After lunch, before the museum tours resumed, Anya and I sat for a while on the Chukovskys porch, now leaning perilously to one side. "The public isn't allowed here, it is in danger of collapsing," Anya said, "but if we sit very quietly we'll be all right." And she brought out two straight chairs from the dining room and set them out in the shade. We sat facing the pine trees, which now tower above the dacha. An aromatic midday had settled upon the woods edged with tall grass and Queen Anne's lace. There was no place in the world I would rather have been at that moment.

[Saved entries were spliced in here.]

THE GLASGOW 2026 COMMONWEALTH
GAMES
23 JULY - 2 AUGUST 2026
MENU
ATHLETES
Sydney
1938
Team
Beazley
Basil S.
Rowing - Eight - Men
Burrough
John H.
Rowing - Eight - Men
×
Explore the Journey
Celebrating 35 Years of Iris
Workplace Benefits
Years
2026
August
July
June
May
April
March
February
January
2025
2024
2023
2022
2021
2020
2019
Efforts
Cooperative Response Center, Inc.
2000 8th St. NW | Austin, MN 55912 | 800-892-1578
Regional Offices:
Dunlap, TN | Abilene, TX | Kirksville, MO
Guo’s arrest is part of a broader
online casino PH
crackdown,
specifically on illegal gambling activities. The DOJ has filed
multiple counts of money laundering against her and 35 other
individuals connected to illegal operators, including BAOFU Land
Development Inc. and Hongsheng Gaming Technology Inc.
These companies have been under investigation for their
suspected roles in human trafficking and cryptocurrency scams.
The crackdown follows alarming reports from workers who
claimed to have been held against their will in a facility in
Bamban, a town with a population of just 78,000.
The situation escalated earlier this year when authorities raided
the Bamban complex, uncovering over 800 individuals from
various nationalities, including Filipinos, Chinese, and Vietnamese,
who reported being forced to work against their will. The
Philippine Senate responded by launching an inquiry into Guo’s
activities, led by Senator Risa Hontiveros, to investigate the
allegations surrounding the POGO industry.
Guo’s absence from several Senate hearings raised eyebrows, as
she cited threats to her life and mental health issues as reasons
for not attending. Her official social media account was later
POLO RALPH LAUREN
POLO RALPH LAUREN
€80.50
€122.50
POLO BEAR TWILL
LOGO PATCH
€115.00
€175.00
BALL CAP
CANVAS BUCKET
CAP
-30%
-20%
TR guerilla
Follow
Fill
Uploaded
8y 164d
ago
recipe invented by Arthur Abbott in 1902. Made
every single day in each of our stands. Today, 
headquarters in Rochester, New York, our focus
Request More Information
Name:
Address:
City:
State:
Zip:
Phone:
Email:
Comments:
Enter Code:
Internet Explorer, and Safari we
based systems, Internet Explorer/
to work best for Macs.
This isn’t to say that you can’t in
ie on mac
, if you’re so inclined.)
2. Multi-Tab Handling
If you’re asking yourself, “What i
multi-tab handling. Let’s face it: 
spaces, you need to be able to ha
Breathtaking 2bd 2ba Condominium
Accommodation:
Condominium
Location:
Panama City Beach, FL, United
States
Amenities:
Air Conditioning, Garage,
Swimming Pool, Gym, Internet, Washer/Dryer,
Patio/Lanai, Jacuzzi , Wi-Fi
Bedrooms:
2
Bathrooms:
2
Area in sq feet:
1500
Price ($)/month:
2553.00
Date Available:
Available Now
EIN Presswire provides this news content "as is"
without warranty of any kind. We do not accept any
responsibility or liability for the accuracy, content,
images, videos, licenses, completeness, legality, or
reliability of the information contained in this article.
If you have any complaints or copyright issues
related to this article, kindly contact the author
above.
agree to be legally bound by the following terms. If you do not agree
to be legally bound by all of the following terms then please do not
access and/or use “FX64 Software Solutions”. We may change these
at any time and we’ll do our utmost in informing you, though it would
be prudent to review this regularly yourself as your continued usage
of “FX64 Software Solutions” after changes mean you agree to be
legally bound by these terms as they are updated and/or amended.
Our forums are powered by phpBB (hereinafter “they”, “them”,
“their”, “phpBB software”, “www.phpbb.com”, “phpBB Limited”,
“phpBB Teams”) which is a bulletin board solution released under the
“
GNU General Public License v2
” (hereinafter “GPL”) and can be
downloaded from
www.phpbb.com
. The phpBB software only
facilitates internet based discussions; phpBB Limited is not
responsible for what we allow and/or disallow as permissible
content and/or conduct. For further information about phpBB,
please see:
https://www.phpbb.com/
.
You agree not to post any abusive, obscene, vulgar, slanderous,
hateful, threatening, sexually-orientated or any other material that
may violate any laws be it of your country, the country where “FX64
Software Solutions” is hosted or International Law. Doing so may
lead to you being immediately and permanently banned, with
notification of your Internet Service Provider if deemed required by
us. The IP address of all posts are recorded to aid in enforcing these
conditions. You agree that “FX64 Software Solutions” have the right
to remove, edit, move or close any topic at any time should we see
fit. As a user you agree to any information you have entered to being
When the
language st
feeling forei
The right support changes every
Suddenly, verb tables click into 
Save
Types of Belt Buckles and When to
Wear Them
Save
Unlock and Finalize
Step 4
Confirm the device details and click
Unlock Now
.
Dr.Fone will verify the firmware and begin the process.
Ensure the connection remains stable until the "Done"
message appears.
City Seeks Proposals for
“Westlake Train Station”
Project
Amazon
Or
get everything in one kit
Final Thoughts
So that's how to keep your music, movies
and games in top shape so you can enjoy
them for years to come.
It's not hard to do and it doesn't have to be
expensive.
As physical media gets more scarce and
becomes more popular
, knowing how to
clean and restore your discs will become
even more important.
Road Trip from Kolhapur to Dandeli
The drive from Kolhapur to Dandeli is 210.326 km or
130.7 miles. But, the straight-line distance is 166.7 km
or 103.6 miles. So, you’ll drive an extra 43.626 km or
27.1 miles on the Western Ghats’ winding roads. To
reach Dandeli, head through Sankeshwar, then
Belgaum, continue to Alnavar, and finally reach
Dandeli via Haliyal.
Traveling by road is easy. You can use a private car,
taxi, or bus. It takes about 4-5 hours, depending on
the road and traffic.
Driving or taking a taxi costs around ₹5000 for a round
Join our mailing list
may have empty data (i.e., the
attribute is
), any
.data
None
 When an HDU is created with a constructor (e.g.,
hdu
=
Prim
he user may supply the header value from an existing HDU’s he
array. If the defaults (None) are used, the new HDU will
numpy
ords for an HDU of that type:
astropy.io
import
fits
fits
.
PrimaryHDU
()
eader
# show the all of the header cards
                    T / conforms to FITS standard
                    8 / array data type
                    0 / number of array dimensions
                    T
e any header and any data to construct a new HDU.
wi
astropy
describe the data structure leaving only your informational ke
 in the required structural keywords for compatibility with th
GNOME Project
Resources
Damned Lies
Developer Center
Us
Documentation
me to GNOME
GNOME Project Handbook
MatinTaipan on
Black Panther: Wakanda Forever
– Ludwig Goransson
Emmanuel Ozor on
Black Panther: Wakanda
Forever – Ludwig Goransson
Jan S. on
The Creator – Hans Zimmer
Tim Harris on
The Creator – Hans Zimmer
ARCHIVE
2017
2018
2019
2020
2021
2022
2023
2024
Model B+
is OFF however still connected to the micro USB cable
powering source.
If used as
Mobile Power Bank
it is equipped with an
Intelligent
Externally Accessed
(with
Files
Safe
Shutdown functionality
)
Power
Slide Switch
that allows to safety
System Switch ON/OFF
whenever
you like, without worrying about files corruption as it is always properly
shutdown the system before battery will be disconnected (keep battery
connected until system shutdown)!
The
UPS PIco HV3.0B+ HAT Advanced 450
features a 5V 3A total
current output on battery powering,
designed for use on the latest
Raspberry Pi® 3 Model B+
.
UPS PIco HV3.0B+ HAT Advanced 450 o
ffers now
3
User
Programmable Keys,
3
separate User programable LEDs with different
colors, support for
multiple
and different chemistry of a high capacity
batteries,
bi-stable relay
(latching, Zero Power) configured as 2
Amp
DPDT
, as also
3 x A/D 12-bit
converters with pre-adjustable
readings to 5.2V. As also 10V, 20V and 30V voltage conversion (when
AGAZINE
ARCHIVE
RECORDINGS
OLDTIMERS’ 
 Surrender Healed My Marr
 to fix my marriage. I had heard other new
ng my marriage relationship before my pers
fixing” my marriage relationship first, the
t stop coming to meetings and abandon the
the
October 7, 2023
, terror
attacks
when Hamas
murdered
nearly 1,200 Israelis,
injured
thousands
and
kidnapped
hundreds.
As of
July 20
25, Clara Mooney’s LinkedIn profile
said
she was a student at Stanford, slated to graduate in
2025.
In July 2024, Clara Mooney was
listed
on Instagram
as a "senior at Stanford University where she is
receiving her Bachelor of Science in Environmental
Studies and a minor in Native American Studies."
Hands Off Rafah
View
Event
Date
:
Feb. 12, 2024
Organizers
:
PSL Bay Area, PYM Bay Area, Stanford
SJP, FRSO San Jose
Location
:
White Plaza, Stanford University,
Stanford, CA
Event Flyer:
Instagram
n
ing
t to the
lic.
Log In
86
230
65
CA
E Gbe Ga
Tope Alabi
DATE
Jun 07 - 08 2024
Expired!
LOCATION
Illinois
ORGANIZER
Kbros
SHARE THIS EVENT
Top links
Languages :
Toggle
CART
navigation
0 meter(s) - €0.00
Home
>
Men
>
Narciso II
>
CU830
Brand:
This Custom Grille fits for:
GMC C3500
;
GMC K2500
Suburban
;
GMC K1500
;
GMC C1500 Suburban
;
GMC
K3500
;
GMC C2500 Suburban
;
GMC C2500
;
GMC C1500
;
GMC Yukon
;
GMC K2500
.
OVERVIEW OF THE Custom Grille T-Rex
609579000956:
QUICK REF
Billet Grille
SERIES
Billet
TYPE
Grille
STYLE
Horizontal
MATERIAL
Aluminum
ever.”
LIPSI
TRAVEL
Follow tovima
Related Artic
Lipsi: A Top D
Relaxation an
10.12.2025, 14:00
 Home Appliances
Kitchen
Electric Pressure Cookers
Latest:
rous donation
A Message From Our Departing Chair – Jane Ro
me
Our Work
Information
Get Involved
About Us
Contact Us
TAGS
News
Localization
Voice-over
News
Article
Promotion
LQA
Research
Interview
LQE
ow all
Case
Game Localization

"In Peredelkino in the summer Pasternak always seems nearby," said Anya. "He must have loved this place very much. Lydia Korneevna speaks about him often." Anya asked me to describe what I remembered best about Pasternak.
"I can't separate my memories of Pasternak from his early verse," I said. "There was such energy in his every phrase, such unexpected twists." I recited a stanza from an early poem written during the "memorable summer" of 1917:
Split your soul like wood. Let today froth to your mouth. It's the world's noontide. Have you no eyes for it?
Look, conception bubbles from the bleached fallows; fir cones, woodpeckers, clouds, pine needles, heat.
(Translated by Robert Lowell with OAC)
At four o'clock the Chukovsky museum was closed to the public, but visitors kept appearing at the gate. Anya and Liusha urged them to come back the following weekend. Standing there, however, they looked so disappointed, so meek, so imploring, that Anya offered to conduct one more, abbreviated tour. By the time we set forth for the cemetery the air was cool. Shadows around us were lengthening while we gathered a few wild grasses and daisies to complement our bouquet of tulips. First we walked up to the church on the hill above the cemetery. Lilacs billowed over the stone walls that partially enclose it, filling the air with their smell. Apple trees were in bloom. To me it all looked improbable, a golden dream of a long-lost Russia.